> _What the task asks_:
Nothing but the lines below from the first through the one with "pinky tip: (71, 115)" should appear, printed exactly; please leave pictures out.

> _Bounding boxes with keypoints_:
- Opening Delimiter -
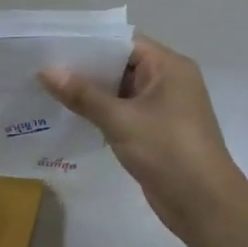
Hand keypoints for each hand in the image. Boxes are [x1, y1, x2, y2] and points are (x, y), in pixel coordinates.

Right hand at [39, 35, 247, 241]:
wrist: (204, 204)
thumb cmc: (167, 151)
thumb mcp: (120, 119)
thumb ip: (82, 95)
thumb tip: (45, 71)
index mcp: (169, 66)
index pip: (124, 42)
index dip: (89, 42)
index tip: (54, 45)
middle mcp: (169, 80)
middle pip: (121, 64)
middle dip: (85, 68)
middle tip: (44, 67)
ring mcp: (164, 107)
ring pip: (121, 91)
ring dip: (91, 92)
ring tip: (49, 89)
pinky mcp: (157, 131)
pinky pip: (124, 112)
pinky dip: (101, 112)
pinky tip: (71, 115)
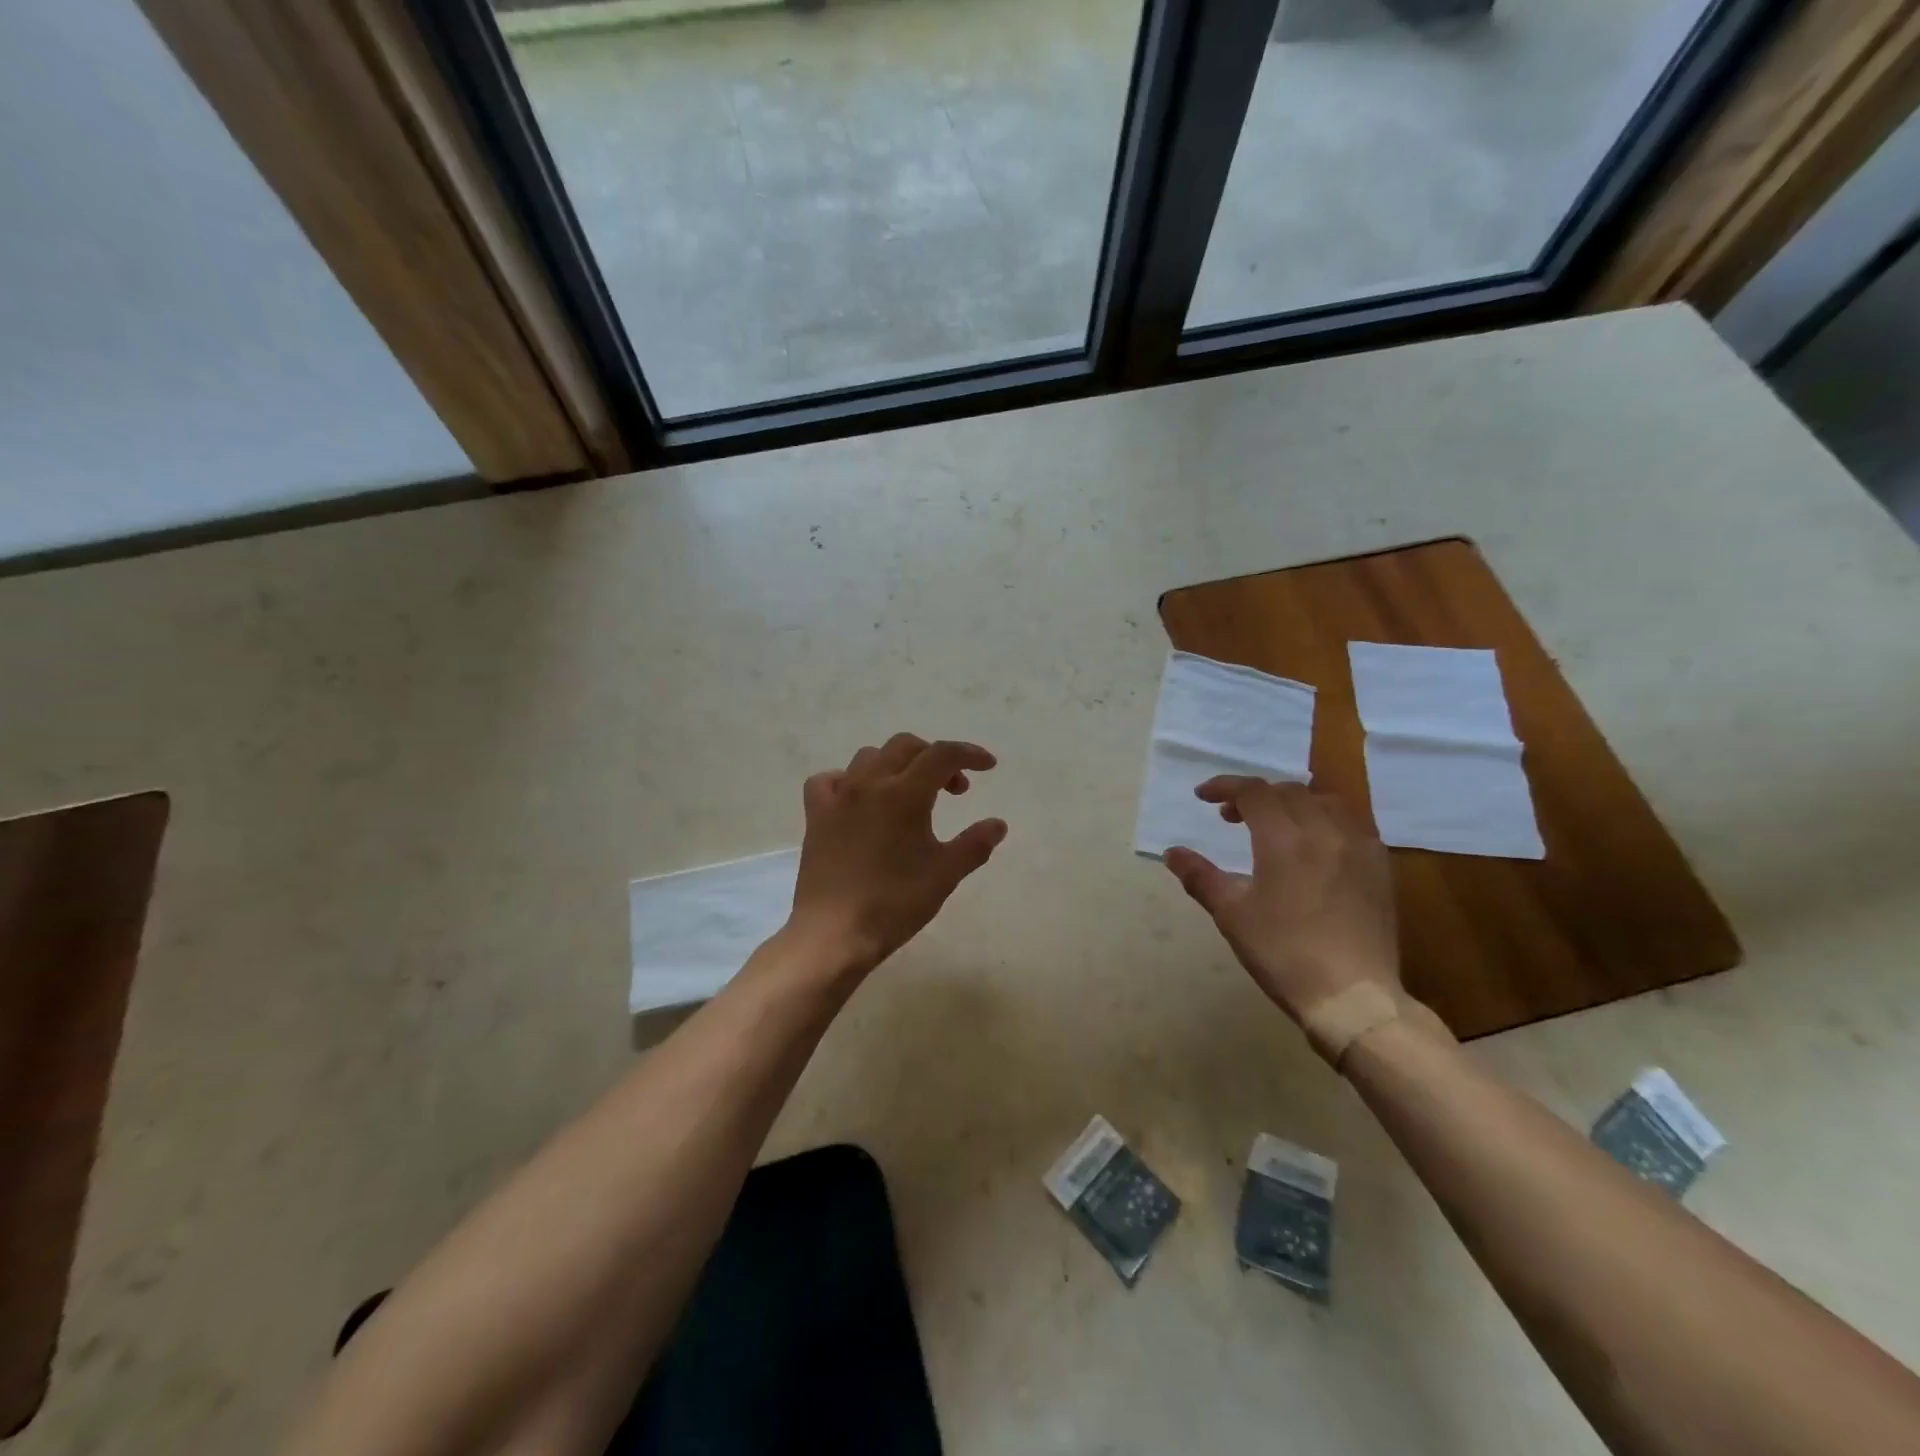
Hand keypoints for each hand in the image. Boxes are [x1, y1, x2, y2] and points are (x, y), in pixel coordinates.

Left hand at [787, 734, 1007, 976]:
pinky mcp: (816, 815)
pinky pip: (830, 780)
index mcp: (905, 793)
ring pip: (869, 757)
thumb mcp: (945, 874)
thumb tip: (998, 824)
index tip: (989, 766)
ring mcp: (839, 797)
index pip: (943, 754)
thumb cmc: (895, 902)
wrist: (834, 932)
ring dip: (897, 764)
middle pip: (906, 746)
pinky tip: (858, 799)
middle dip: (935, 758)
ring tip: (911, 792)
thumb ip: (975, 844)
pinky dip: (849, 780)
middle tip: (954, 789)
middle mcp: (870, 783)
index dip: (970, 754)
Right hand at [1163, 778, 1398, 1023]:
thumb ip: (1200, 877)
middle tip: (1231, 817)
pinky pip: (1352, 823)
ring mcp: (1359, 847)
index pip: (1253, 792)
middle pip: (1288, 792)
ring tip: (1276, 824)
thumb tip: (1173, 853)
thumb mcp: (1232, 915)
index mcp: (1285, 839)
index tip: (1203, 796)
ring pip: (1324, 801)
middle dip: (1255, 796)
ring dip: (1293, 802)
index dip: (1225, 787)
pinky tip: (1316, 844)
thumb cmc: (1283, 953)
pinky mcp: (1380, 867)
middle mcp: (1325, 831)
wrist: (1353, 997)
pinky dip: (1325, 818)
- Closing Delimiter -
> _Answer_:
Hand keypoints for each hand in the image. Boxes are [x1, y1, x2, y2] and points are (x, y), in pixel coordinates.

Right hand at [39, 35, 247, 241]:
wrist: (204, 204)
thumb cmc: (167, 151)
thumb mcp: (120, 119)
thumb ip: (82, 95)
thumb tip: (45, 71)
index mcp: (169, 66)
index pip: (124, 42)
index dip: (89, 42)
index tip: (54, 45)
middle mcp: (169, 80)
middle pip: (121, 64)
middle dip: (85, 68)
middle tip: (44, 67)
ring mcp: (164, 107)
ring pip: (121, 91)
ring dip: (91, 92)
ring tip: (49, 89)
pinky mcp: (157, 131)
pinky pip: (124, 112)
pinky dip: (101, 112)
pinky tip: (71, 115)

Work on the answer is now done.